▶ **Reading passage**
--------------------------------------------------
There’s an important under reported initiative called the Trans Pacific Partnership (TPP). The TPP is an international free trade agreement currently being negotiated between the US, Canada, Mexico, Chile, Peru, Australia, New Zealand, Brunei Darussalam, Singapore, Malaysia, and Vietnam. When the agreement is finalized it lets members export their product with lower fees, and essentially reduces large barriers to entry within member countries.

SOFREP recently read a report conducted by the National Council of Textile Organizations (NCTO) that points out the US textile industry concerns over approval of the TPP, and the possibility of a congressional push to eliminate the Berry Amendment altogether.

Berry Amendment Excerpt

As of November 16, 2006, the law (Berry Amendment) restricts any funding appropriated or otherwise available to DoD from being used to buy the following end items, components, or materials unless they are wholly of US origin: An article or item of food; clothing; tents, tarpaulins, or covers; cotton and other natural fiber products; woven silk or woven silk blends; spun silk yarn for cartridge cloth; synthetic fabric or coated synthetic fabric (including all textile fibers and yarns that are for use in such fabrics); canvas products, or wool (whether in the form of fiber or yarn or contained in fabrics, materials, or manufactured articles)
--------------------------------------------------
▶ **Extracted information**

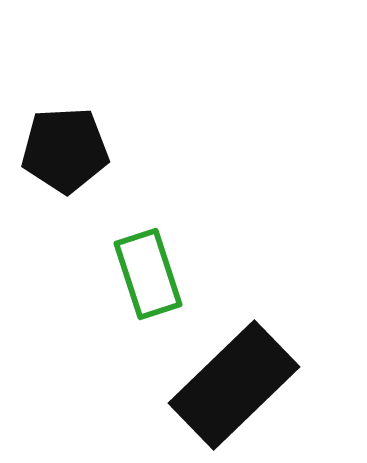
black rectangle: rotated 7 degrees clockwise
--------------------------------------------------
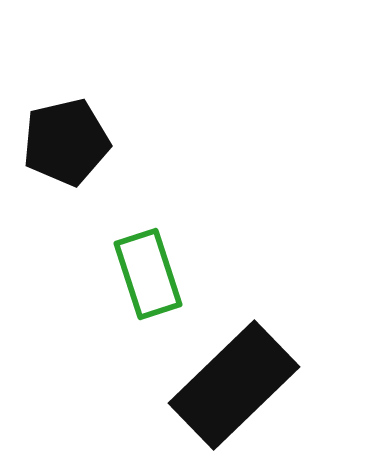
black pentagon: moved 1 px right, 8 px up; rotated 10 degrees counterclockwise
--------------------------------------------------
▶ **Do this**
Reproduce the passage on the Trans Pacific Partnership and the Berry Amendment in full, word for word.

▶ **Solution to this problem**
There’s an important under reported initiative called the Trans Pacific Partnership (TPP). The TPP is an international free trade agreement currently being negotiated between the US, Canada, Mexico, Chile, Peru, Australia, New Zealand, Brunei Darussalam, Singapore, Malaysia, and Vietnam. When the agreement is finalized it lets members export their product with lower fees, and essentially reduces large barriers to entry within member countries.

SOFREP recently read a report conducted by the National Council of Textile Organizations (NCTO) that points out the US textile industry concerns over approval of the TPP, and the possibility of a congressional push to eliminate the Berry Amendment altogether.

Berry Amendment Excerpt

As of November 16, 2006, the law (Berry Amendment) restricts any funding appropriated or otherwise available to DoD from being used to buy the following end items, components, or materials unless they are wholly of US origin: An article or item of food; clothing; tents, tarpaulins, or covers; cotton and other natural fiber products; woven silk or woven silk blends; spun silk yarn for cartridge cloth; synthetic fabric or coated synthetic fabric (including all textile fibers and yarns that are for use in such fabrics); canvas products, or wool (whether in the form of fiber or yarn or contained in fabrics, materials, or manufactured articles)